Gli stilnovisti sono esponenti di famiglie agiate, di formazione universitaria, attivamente impegnati nella politica del comune, e scrivono in un fiorentino colto e raffinato, per un ristretto pubblico di affini.

a cui si aggiunse il pistoiese Cino de' Sigibuldi. Ne sono esponenti i poeti fiorentini: Guido Cavalcanti, Dante Alighieri, Lapo Gianni, Dino Frescobaldi, a cui si aggiunse il pistoiese Cino de' Sigibuldi.

Li distingue il rifiuto degli artifici stilistici ed uno stile limpido e piano (definito “dolce”, perchè sono evitati i suoni aspri).

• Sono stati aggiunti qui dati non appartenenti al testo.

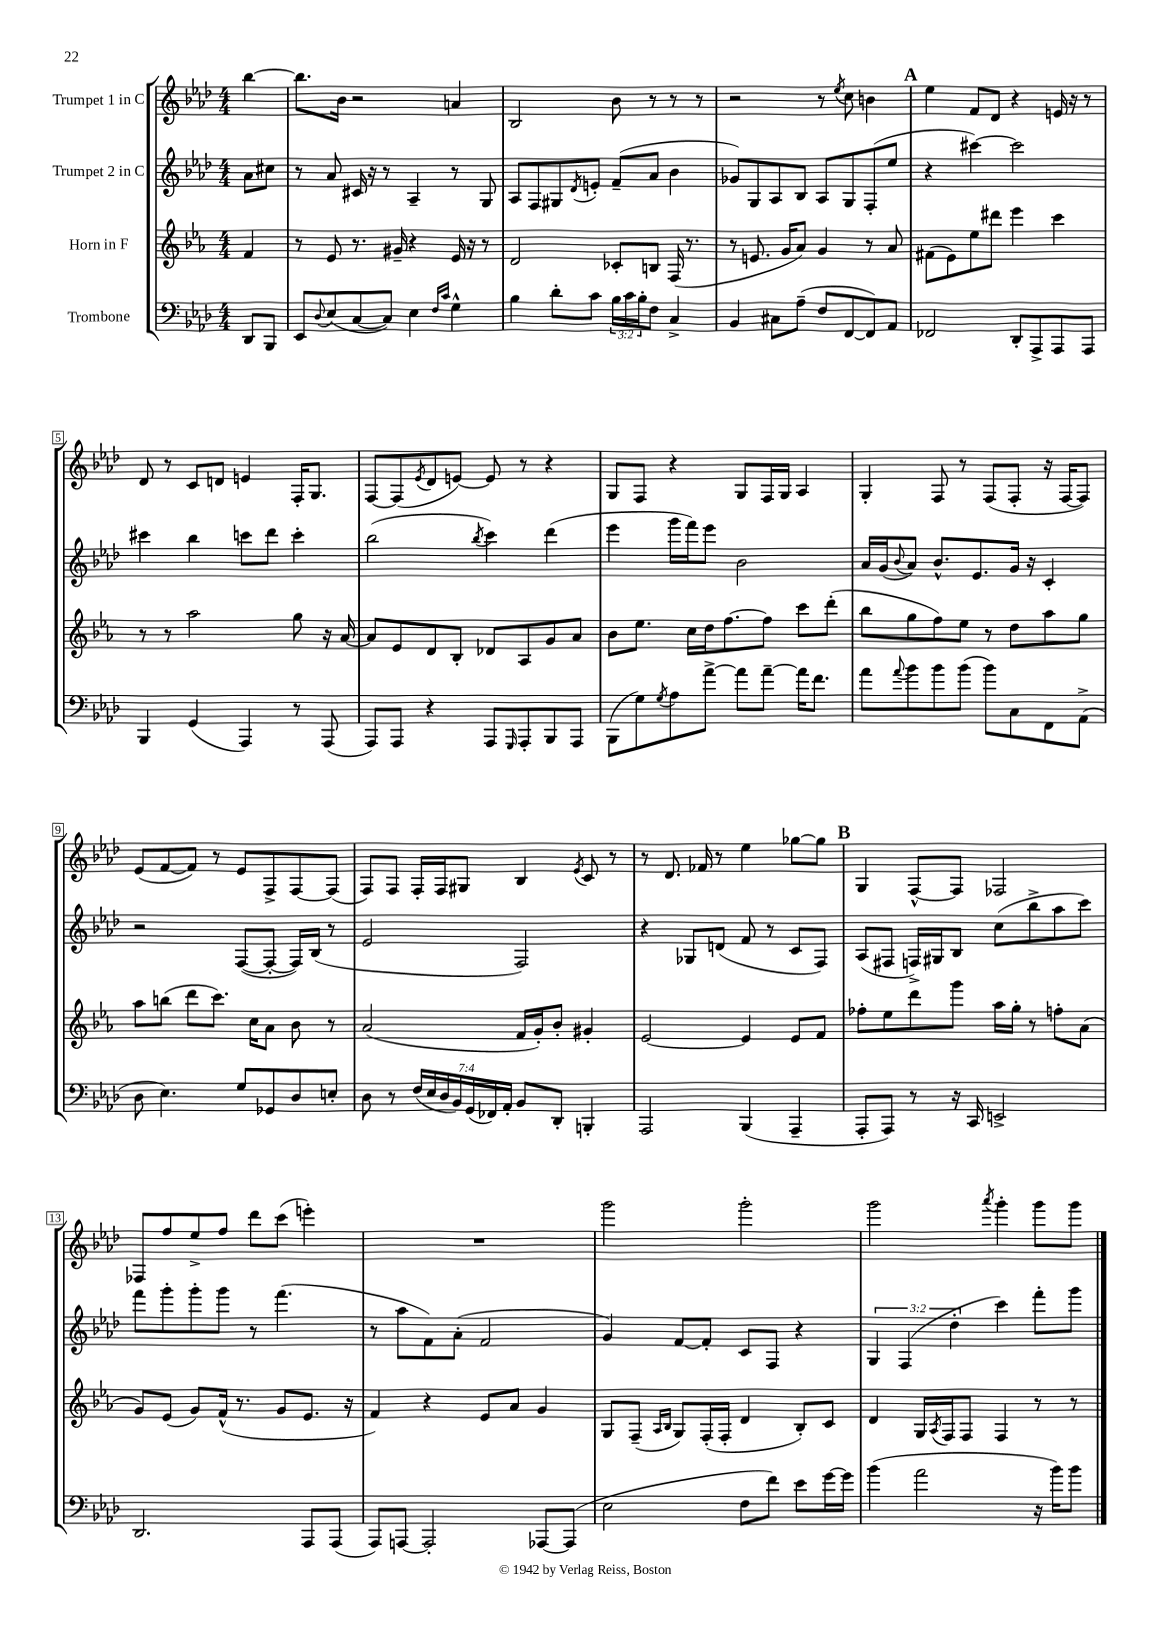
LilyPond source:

<<
\new StaffGroup <<
\new Staff = "s0" \with { instrumentName = "Trumpet 1 in C" } {
    \clef treble \key aes \major \numericTimeSignature \time 4/4 \partial 4
    bes''4~ |
    bes''8. bes'16 r2 a'4 |
    bes2 bes'8 r8 r8 r8 |
    r2 r8 \acciaccatura { ees''8 } c''8 b'4 |
    \mark \markup { \bold "A" } ees''4 f'8 des'8 r4 e'16 r16 r8 |
    des'8 r8 c'8 d'8 e'4 f16-. g8. |
    f8~ f8( \acciaccatura { ees'8 } des'8 e'8~) e'8 r8 r4 |
    g8 f8 r4 g8 f16 g16 aes4 |
    g4-. f8 r8 f8( f8-. r16 f16~ f8) |
    ees'8( f'8~ f'8) r8 ees'8 f8-> f8~ f8( |
    f8) f8 f16-. f16 gis8 bes4 \acciaccatura { ees'8 } c'8 r8 |
    r8 des'8. fes'16 r8 ees''4 ges''8~ ges''8 |
    \mark \markup { \bold "B" } g4 f8~-^ f8 fes2 |
    fes8 f''8 ees''8-> f''8 des'''8 c'''8( e'''4-.) |
    R1 |
    g'''2 g'''2-. |
    g'''2 \acciaccatura { aes'''8 } g'''4-. g'''8 g'''8 \bar "|." |
}
\new Staff = "s1" \with { instrumentName = "Trumpet 2 in C" } {
    \clef treble \key aes \major \numericTimeSignature \time 4/4 \override Staff.TupletNumber.text = #tuplet-number::calc-fraction-text \partial 4
    aes'8 cis''8 |
    r8 aes'8 cis'16 r16 r8 aes4-- r8 g8 |
    aes8 f8 gis8 \acciaccatura { des'8 } e'8-. f'8--( aes'8 bes'4 |
    ges'8) g8 aes8 bes8 aes8 g8 f8-.( ees''8 |
    \mark \markup { \bold "A" } r4 cis'''4~) cis'''2 |
    cis'''4 bes''4 c'''8 des'''8 c'''4-. |
    bes''2( \acciaccatura { bes''8 } c'''4) des'''4( |
    ees'''4 g'''16 f'''16) ees'''8 bes'2 |
    aes'16 g'16( \appoggiatura { bes'8 } aes'8) bes'8.-^ ees'8. g'16 r16 c'4-. |
    r2 f8~( f8~-. f16) bes16( r8 |
    ees'2 f2) |
    r4 ges8 d'8( f'8 r8 c'8 f8) |
    \mark \markup { \bold "B" } aes8( fis8 f16->) gis16 bes8 c''8( bes''8-> aes''8 c'''8) |
    f'''8 g'''8-. g'''8-. g'''8 r8 f'''4.( |
    r8 aes''8 f'8) aes'8-.( f'2 |
    g'4) f'8~ f'8-. c'8 f8 r4 |
    \tuplet 3/2 { g4 f4( des''4-. } c'''4) f'''8-. g'''8 \bar "|." |
}
\new Staff = "s2" \with { instrumentName = "Horn in F" } {
    \clef treble \key ees \major \numericTimeSignature \time 4/4 \partial 4
    f'4 |
    r8 ees'8 r8. gis'16-- r4 ees'16 r16 r8 |
    d'2 ces'8-. b8 f16( r8. |
    r8 e'8. g'16 aes'8) g'4 r8 aes'8 |
    \mark \markup { \bold "A" } fis'8( ees'8) ees''8 dis'''8 ees'''4 c'''4 |
    r8 r8 aes''2 g''8 r16 aes'16~ |
    aes'8 ees'8 d'8 bes8-. des'8 aes8 g'8 aes'8 |
    bes'8 ees''8. c''16 d''16 f''8.~ f''8 c'''8 d'''8-.( |
    bes''8 g''8 f''8) ees''8 r8 d''8 aes''8 g''8 |
    aes''8 b''8( d'''8 c'''8.) c''16 aes'8 bes'8 r8 |
    aes'2( f'16 g'16-.) bes'8-. gis'4-. |
    ees'2~ ees'4 ees'8 f'8 |
    \mark \markup { \bold "B" } fes''8-. ees''8 d'''8 g'''8 aes''16 g''16-. r8 f''8-. aes'8( |
    g'8) ees'8( g'8) f'16-^( r8. g'8 ees'8. r16 |
    f'4) r4 ees'8 aes'8 g'4 |
    g8 f8--( \grace { aes16 bes16 } g8) f16-.( f16-. d'4 bes8-.) c'8 |
    d'4 g16 \acciaccatura { aes8 } f16 f8 f4 r8 r8 \bar "|." |
}
\new Staff = "s3" \with { instrumentName = "Trombone" } {
    \clef bass \key aes \major \numericTimeSignature \time 4/4 \override Staff.TupletNumber.text = #tuplet-number::calc-fraction-text \partial 4
    des,8 bes,,8 |
    ees,8 \appoggiatura { des8 } ees8( c8~ c8) ees4 \grace { f16 c'16 } g4-^ |
    bes4 des'8-. c'8 \tuplet 3/2 { bes16 c'16 bes16-. } f8 c4-> |
    bes,4 cis8 aes8--( f8 f,8~ f,8) aes,8 |
    \mark \markup { \bold "A" } fes,2 des,8-. aes,,8-> aes,,8 aes,,8 |
    bes,,4 g,4( aes,,4) r8 aes,,8( |
    aes,,8) aes,,8 r4 aes,,8 \grace { g,,16 } aes,,8-. bes,,8 aes,,8 |
    bes,,8( g8) \acciaccatura { g8 } aes8 aes'8~-> aes'8 aes'8~-- aes'16 f'8. |
    aes'8 \appoggiatura { aes'8 } bes'8 bes'8 bes'8( bes'8) c8 f,8 aes,8->( |
    des8 ees4.) g8 ges,8 des8 e8-. |
    des8 r8 \tuplet 7/4 { f16( ees16 des16 bes,16) g,16( fes,16) aes,16-. } bes,8 des,8-. b,,4-. |
    aes,,2 bes,,4( aes,,4-- |
    \mark \markup { \bold "B" } aes,,8-. aes,,8) r8 r16 c,16 e,2-> |
    des,2. aes,,8 aes,,8( |
    aes,,8) a,,8~ a,,2-. aes,,8~ aes,,8( |
    ees2 f8 f'8) ees'8 g'16~ g'16 |
    bes'4( aes'2 r16 bes'16) bes'8 \bar "|." |
}
>>
>>
\layout { \context { \Score \override BarNumber.stencil = #(make-stencil-boxer 0.1 0.3 ly:text-interface::print) } }
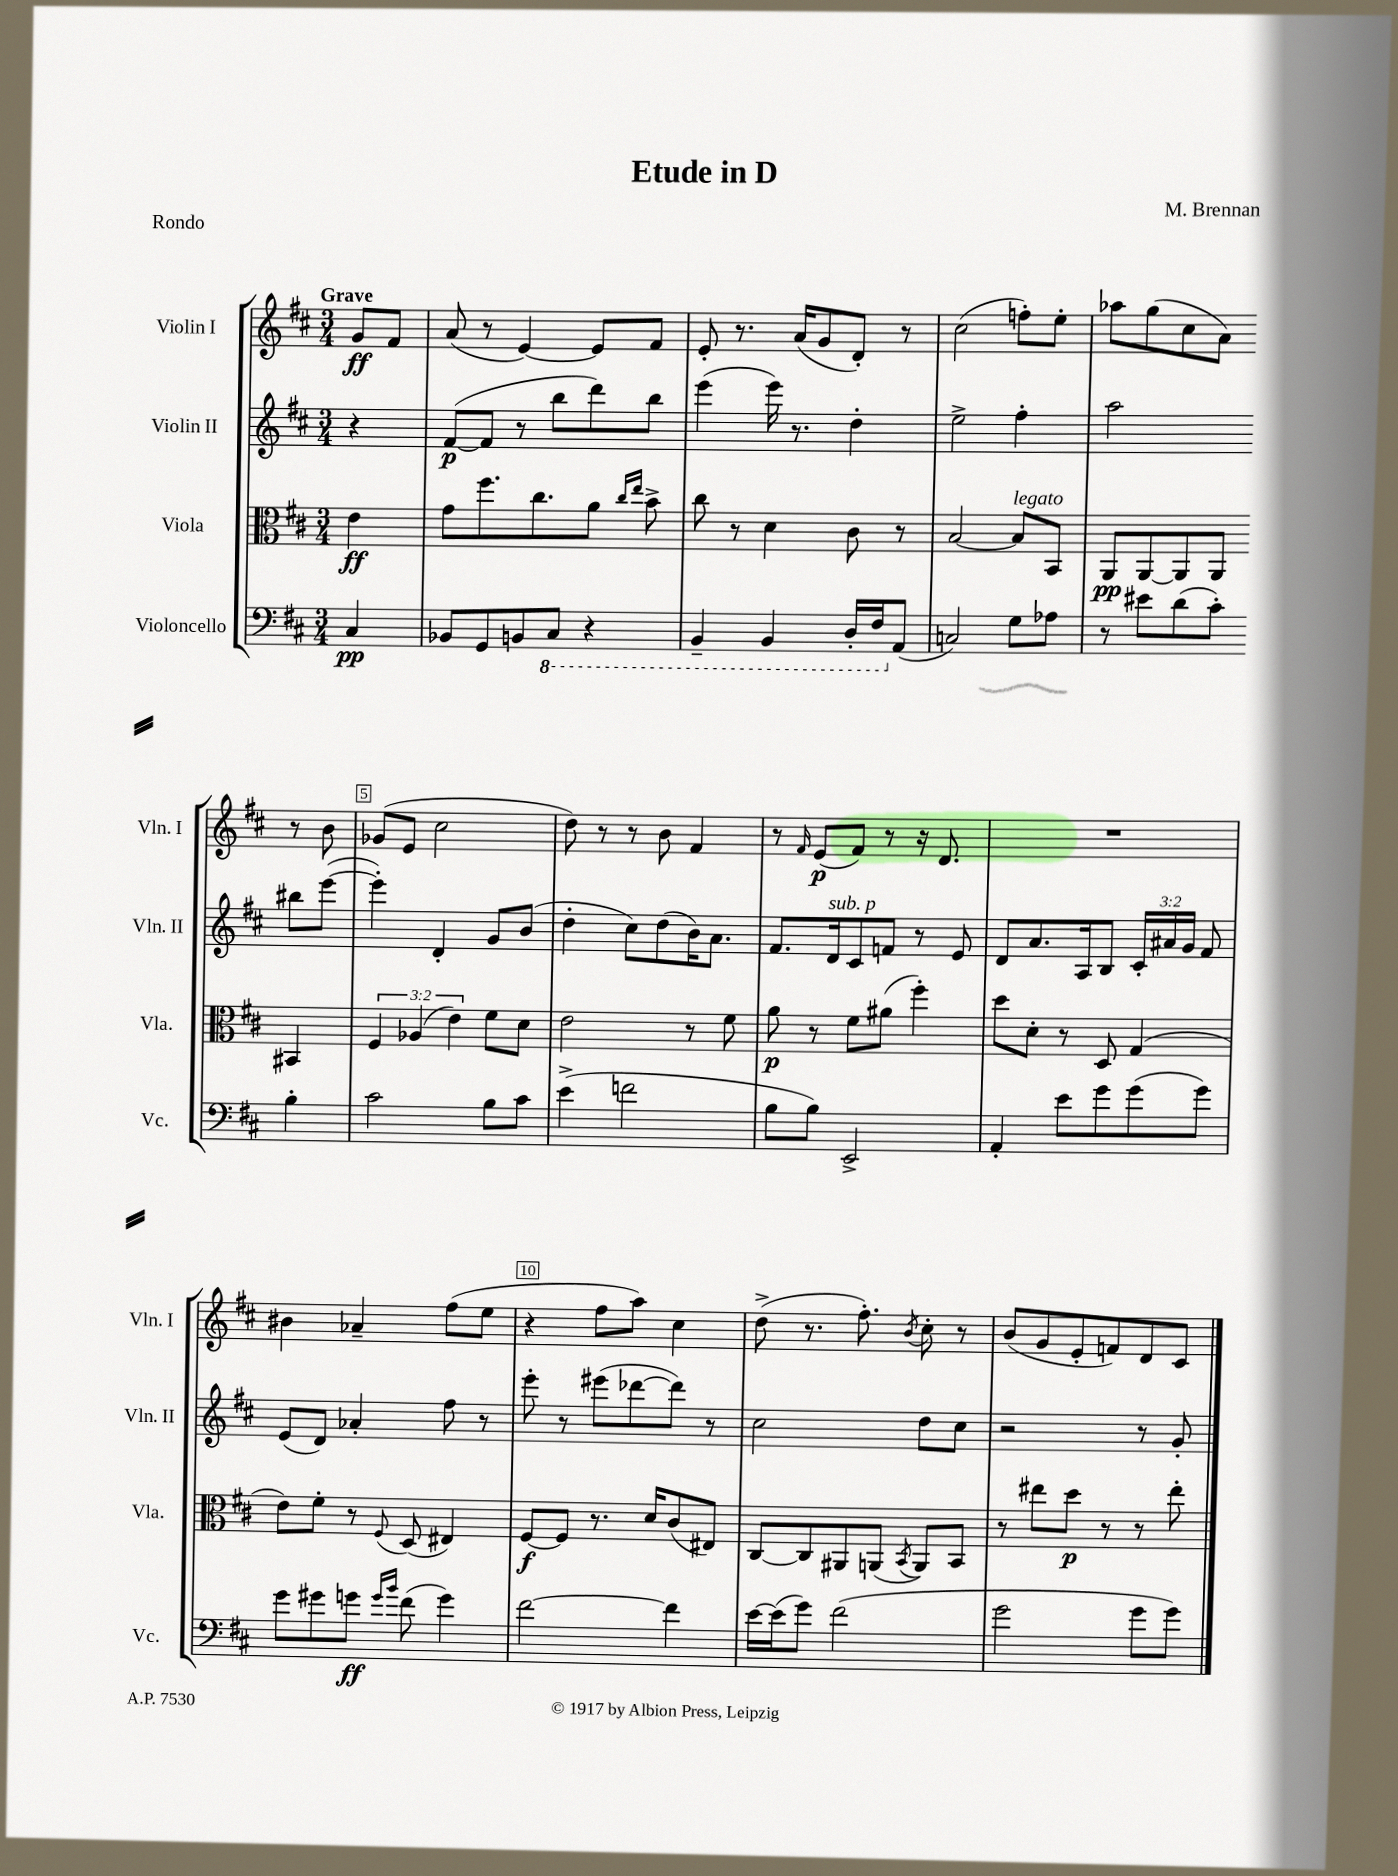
\header { title = "Etude in D" composer = "M. Brennan" piece = "Rondo" }
<<
\new StaffGroup <<
\new Staff = "s0" \with { instrumentName = "Violin I" shortInstrumentName = "Vln. I" } {
    \clef treble \key d \major \numericTimeSignature \time 3/4 \partial 4 \tempo "Grave"
    \autoBeamOff g'8[\ff fis'8] |
    a'8( r8 e'4~) e'8[ fis'8] |
    e'8-. r8. a'16[( g'8 d'8]-.) r8 |
    cis''2( f''8[-.) e''8]-. |
    aes''8[ g''8( cis''8 a'8]) r8 b'8 |
    ges'8[( e'8] cis''2 |
    d''8) r8 r8 b'8 fis'4 |
    r8 \grace { fis'16 } e'8[\p( fis'8]) r8 r16 d'8. |
    R2. |
    bis'4 aes'4-- fis''8[( e''8] |
    r4 fis''8[ a''8]) cis''4 |
    d''8->( r8. fis''8.-.) \acciaccatura { b'8 } cis''8-. r8 |
    b'8[( g'8 e'8-. f'8) d'8 cis'8] \bar "|." |
}
\new Staff = "s1" \with { instrumentName = "Violin II" shortInstrumentName = "Vln. II" } {
    \clef treble \key d \major \numericTimeSignature \time 3/4 \override Staff.TupletNumber.text = #tuplet-number::calc-fraction-text \partial 4
    \autoBeamOff r4 |
    fis'8[~\p( fis'8] r8 b''8[ d'''8) b''8] |
    e'''4( e'''16) r8. d''4-. |
    e''2-> fis''4-. |
    a''2 bis''8[ e'''8]~( |
    e'''4-.) d'4-. g'8[ b'8]( |
    d''4-. cis''8[) d''8( b'16) a'8.] |
    fis'8.[ d'16^\markup { \italic "sub. p" } cis'8 f'8] r8 e'8 |
    d'8[ a'8. a16 b8] \tuplet 3/2 { cis'16[-. ais'16 g'16] } fis'8 |
    e'8[( d'8]) aes'4-. fis''8 r8 |
    e'''8-. r8 eis'''8[( des'''8~ des'''8]) r8 |
    cis''2 d''8[ cis''8] |
    r2 r8 g'8-. \bar "|." |
}
\new Staff = "s2" \with { instrumentName = "Viola" shortInstrumentName = "Vla." } {
    \clef alto \key d \major \numericTimeSignature \time 3/4 \override Staff.TupletNumber.text = #tuplet-number::calc-fraction-text \partial 4
    \autoBeamOff e'4\ff |
    g'8[ fis''8. cis''8. a'8] \grace { cis''16[ e''16] } b'8-> |
    cis''8 r8 d'4 cis'8 r8 |
    b2~ b8[^\markup { \italic "legato" } b,8] |
    a,8[\pp a,8~ a,8 a,8] bis,4 |
    \tuplet 3/2 { fis4 aes4( e'4) } fis'8[ d'8] |
    e'2 r8 fis'8 |
    a'8\p r8 fis'8[ ais'8]( fis''4-.) |
    d''8[ d'8]-. r8 d8 g4( |
    e'8[) fis'8]-. r8 \appoggiatura { fis8 } d8( eis4) |
    fis8[~\f fis8] r8. d'16[ cis'8( eis8]) |
    cis8[~ cis8 ais,8 a,8]( \acciaccatura { b,8 } a,8[) b,8] |
    r8 eis''8[ d''8]\p r8 r8 eis''8-. \bar "|." |
}
\new Staff = "s3" \with { instrumentName = "Violoncello" shortInstrumentName = "Vc." } {
    \clef bass \key d \major \numericTimeSignature \time 3/4 \partial 4
    \autoBeamOff cis4\pp |
    bes,8[ g,8 b,8 \ottava #-1 cis,8] r4 |
    b,,4-- b,,4 d,16[-. fis,16 \ottava #0 a,8]( |
    c2) g8[ aes8] |
    r8 eis'8[ d'8( cis'8]-.) b4-. |
    cis'2 b8[ cis'8] |
    e'4->( f'2 |
    b8[ b8]) e,2-> |
    a,4-. e'8[ g'8 g'8( g'8]) |
    g'8[ gis'8 g'8]\ff \grace { g'16[ b'16] } fis'8( g'4) |
    fis'2~ fis'4 |
    e'16[~ e'16( g'8]) fis'2( |
    g'2 g'8[ g'8]) \bar "|." |
}
>>
>>
\layout { \context { \Score \override BarNumber.break-visibility = ##(#f #t #t) barNumberVisibility = #(every-nth-bar-number-visible 5) \override BarNumber.stencil = #(make-stencil-boxer 0.1 0.3 ly:text-interface::print) } }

Il tema principale ricorrente nelle liriche stilnoviste è la visione spiritualizzata della donna che viene esaltata come angelo in terra e dispensatrice di salvezza.

A differenza di quanto avveniva nei canzonieri siciliani, si trovano nei testi stilnovisti nomi di donne amate, come ad attestare un impegno autobiografico; così abbiamo la Beatrice di Dante, la Selvaggia di Cino, la Giovanna di Cavalcanti.

Gli stilnovisti amavano distinguersi dai ceti inferiori non per nobiltà di sangue ma per “altezza d'ingegno” (cioè la raffinata cultura che è indizio di superiore nobiltà d'animo). La formula “dolce stil novo”, usata per designare il gruppo, è stata coniata da Dante nel canto XXIV del Purgatorio.

Il maestro e fondatore del gruppo è Guido Guinizzelli, a cui appartiene il “manifesto” della nuova tendenza: la canzone Al cor gentil rempaira sempre amore.